Once the images are set aside, print the remaining lines below exactly.

__PROVIDED DATA__
---

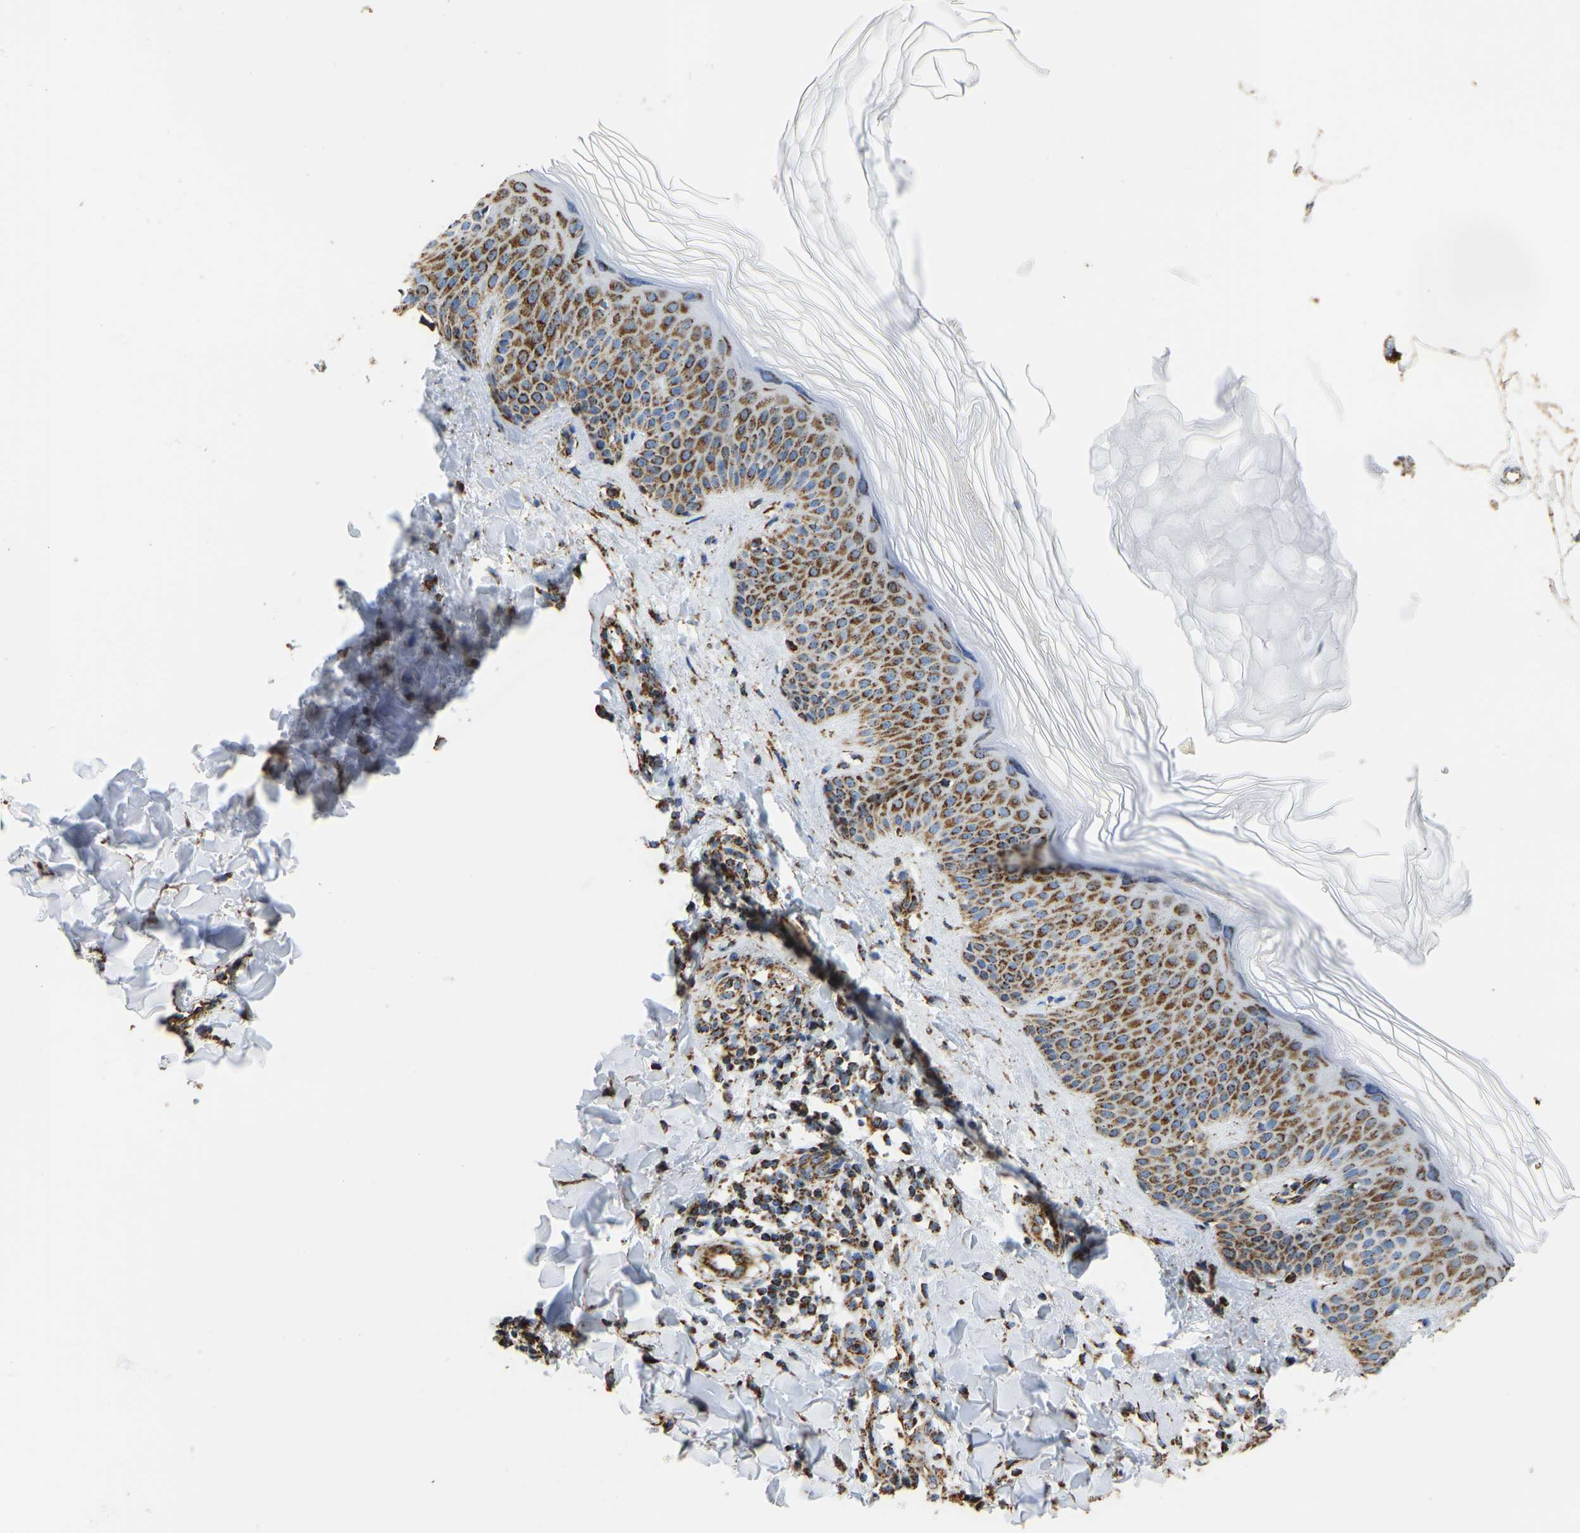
{"staining": {"intensity": "moderate", "quantity": ">75%", "location": "cytoplasmic/membranous"}, "tissue": "skin", "cell_type": "Fibroblasts", "image_type": "normal", "snomed": [{"axis": "morphology", "description": "Normal tissue, NOS"}, {"axis": "morphology", "description": "Malignant melanoma, Metastatic site"}, {"axis": "topography", "description": "Skin"}], "caption": "Protein analysis of benign skin displays moderate cytoplasmic/membranous expression in about >75% of fibroblasts.", "gene": "IRX6", "patient": {"sex": "male", "age": 41}}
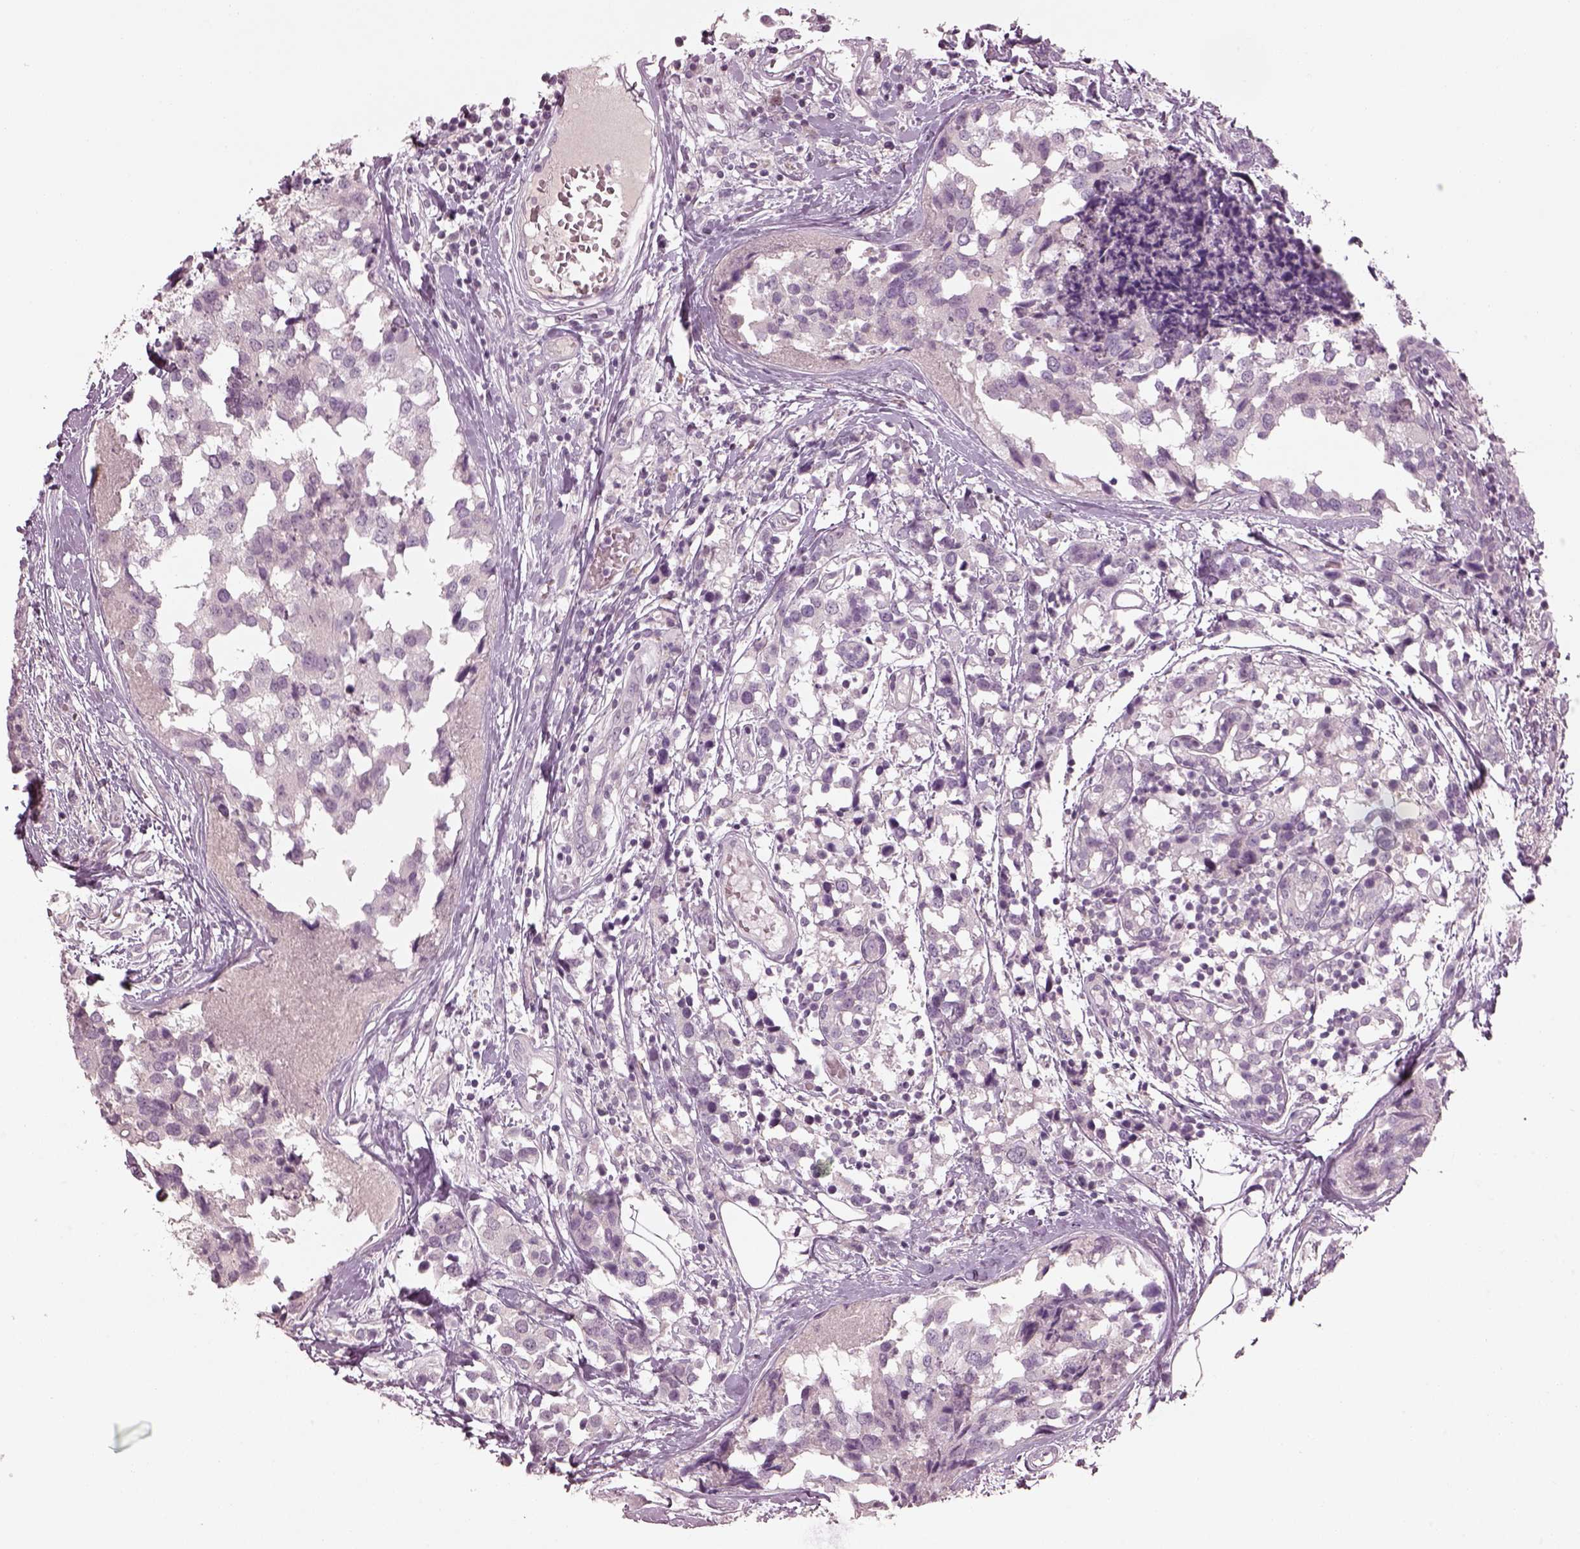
{"staining": {"intensity": "negative", "quantity": "none", "location": "none"}, "tissue": "breast cancer", "cell_type": "Tumor cells", "image_type": "cancer", "snomed": [{"axis": "morphology", "description": "Lobular carcinoma"}, {"axis": "topography", "description": "Breast"}], "caption": "IHC micrograph of neoplastic tissue: human breast cancer stained with DAB reveals no significant protein positivity in tumor cells. The staining is performed using DAB (3,3'-diaminobenzidine) brown chromogen with nuclei counter-stained in using hematoxylin.", "gene": "SPATA6L", "patient": {"sex": "female", "age": 59}}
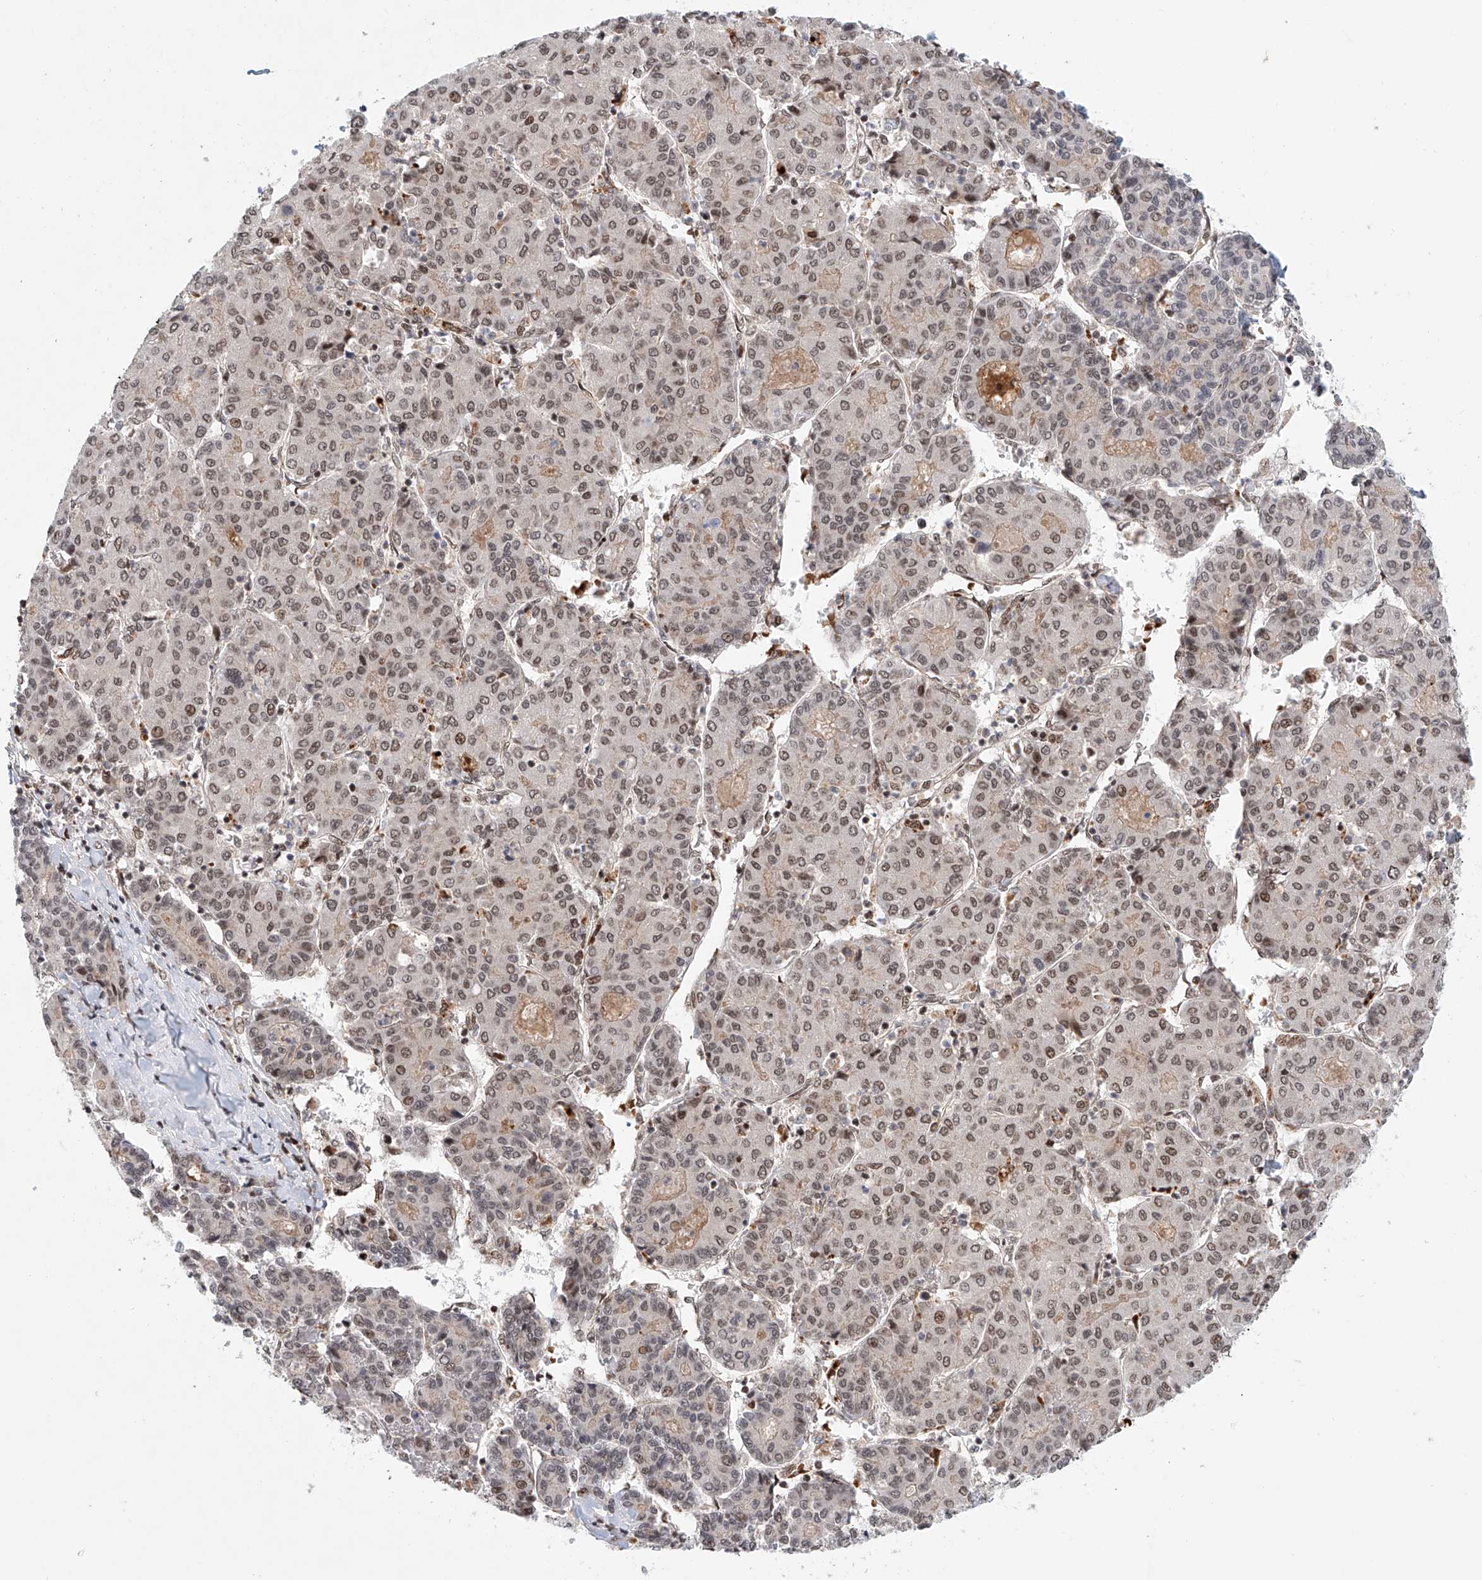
{"staining": {"intensity": "moderate", "quantity": ">75%", "location": "nuclear"}, "tissue": "liver cancer", "cell_type": "Tumor cells", "image_type": "cancer", "snomed": [{"axis": "morphology", "description": "Carcinoma, Hepatocellular, NOS"}, {"axis": "topography", "description": "Liver"}], "caption": "A medium amount of moderate nuclear expression is seen in approximately >75% of tumor cells in liver hepatocellular carcinoma tissue.", "gene": "ZNF470", "patient": {"sex": "male", "age": 65}}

---

__REPLY__
{"staining": {"intensity": "moderate", "quantity": ">75%", "location": "cytoplasmic/membranous"}, "tissue": "skin", "cell_type": "Fibroblasts", "image_type": "normal", "snomed": [{"axis": "morphology", "description": "Normal tissue, NOS"}, {"axis": "morphology", "description": "Malignant melanoma, Metastatic site"}, {"axis": "topography", "description": "Skin"}], "caption": "Protein analysis of benign skin displays moderate cytoplasmic/membranous expression in about >75% of fibroblasts.", "gene": "IRX6", "patient": {"sex": "male", "age": 41}}
{"staining": {"intensity": "negative", "quantity": "none", "location": "none"}, "tissue": "breast cancer", "cell_type": "Tumor cells", "image_type": "cancer", "snomed": [{"axis": "morphology", "description": "Lobular carcinoma"}, {"axis": "topography", "description": "Breast"}], "caption": "IHC micrograph of neoplastic tissue: human breast cancer stained with DAB reveals no significant protein positivity in tumor cells. The staining is performed using DAB (3,3'-diaminobenzidine) brown chromogen with nuclei counter-stained in using hematoxylin.", "gene": "SPATA6L", "patient": {"sex": "female", "age": 59}}
{"staining": {"intensity": "moderate", "quantity": ">75%", "location": "nuclear"}, "tissue": "liver cancer", "cell_type": "Tumor cells", "image_type": "cancer", "snomed": [{"axis": "morphology", "description": "Carcinoma, Hepatocellular, NOS"}, {"axis": "topography", "description": "Liver"}], "caption": "A medium amount of moderate nuclear expression is seen in approximately >75% of tumor cells in liver hepatocellular carcinoma tissue.", "gene": "ZNF470", "patient": {"sex": "male", "age": 65}}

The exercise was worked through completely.